But one thing we’ve learned from living in a historic neighborhood where you can’t do just anything to your house: Old houses aren’t obsolete. They are wonderfully adaptable. While many city folk tend to live in relatively small spaces, they can, if they have the money and the inclination, create a house as big as those McMansions in the suburbs. Commonwealth Avenue houses are typically 10,000 square feet in size. And if you want a bigger one, you could follow the example of a couple with young children at the corner of Exeter Street and Commonwealth Avenue who are combining two row houses to make one with almost 21,000 square feet.
There is also new technology such as the small high velocity heating and air conditioning tubes that can be inserted into standing walls. Some technology, such as computer networking, no longer has to have hard wiring at all, so you don’t need to renovate to plug in.
And our houses are naturally energy-efficient. The side walls we share with our neighbors keep the heat in. Thick brick and stone walls keep the cold out. Windows, remarkably, don’t often need replacing. They can be tuned up and tightened. You’ll do better at stopping air leaks by installing interior storm windows than replacing them with new windows, even if the architecture commission allowed you to do so.
Aging housing stock is a perjorative term that new-home builders throw around. But just look around. The age our houses carry makes them more beautiful, more environmentally friendly and more interesting than anything being built today. This renovation issue shows you how some of your neighbors have dealt with their old houses. We bet you wouldn’t trade the one you live in for any new house, even if it were given to you.
....
**Your task**
According to the text on old houses, how large are Commonwealth Avenue houses typically? Rely only on the text on old houses.

Page text extractions
....
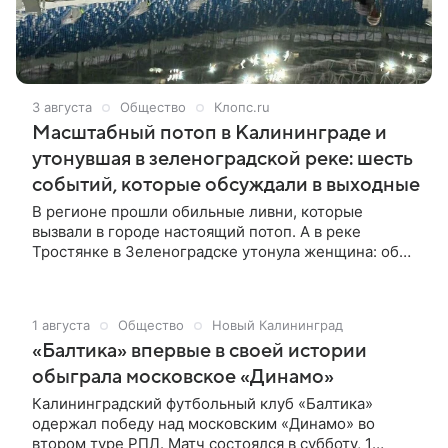
3 августа
Общество
Клопс.ru
Масштабный потоп в Калининграде и
утонувшая в зеленоградской реке: шесть
событий, которые обсуждали в выходные
В регионе прошли обильные ливни, которые
вызвали в городе настоящий потоп. А в реке
Тростянке в Зеленоградске утонула женщина: об
этом и о других событиях писал «Клопс» в первые
выходные августа.
1 августа
Общество
Новый Калининград
«Балтика» впервые в своей истории
обыграла московское «Динамо»
Калининградский футбольный клуб «Балтика»
одержал победу над московским «Динамо» во
втором туре РПЛ. Матч состоялся в субботу, 1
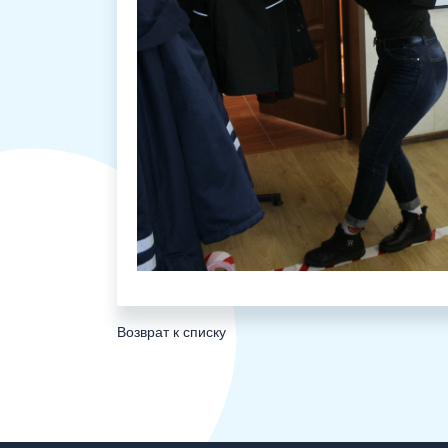
Возврат к списку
....
**Written answer**
They are typically 10,000 square feet.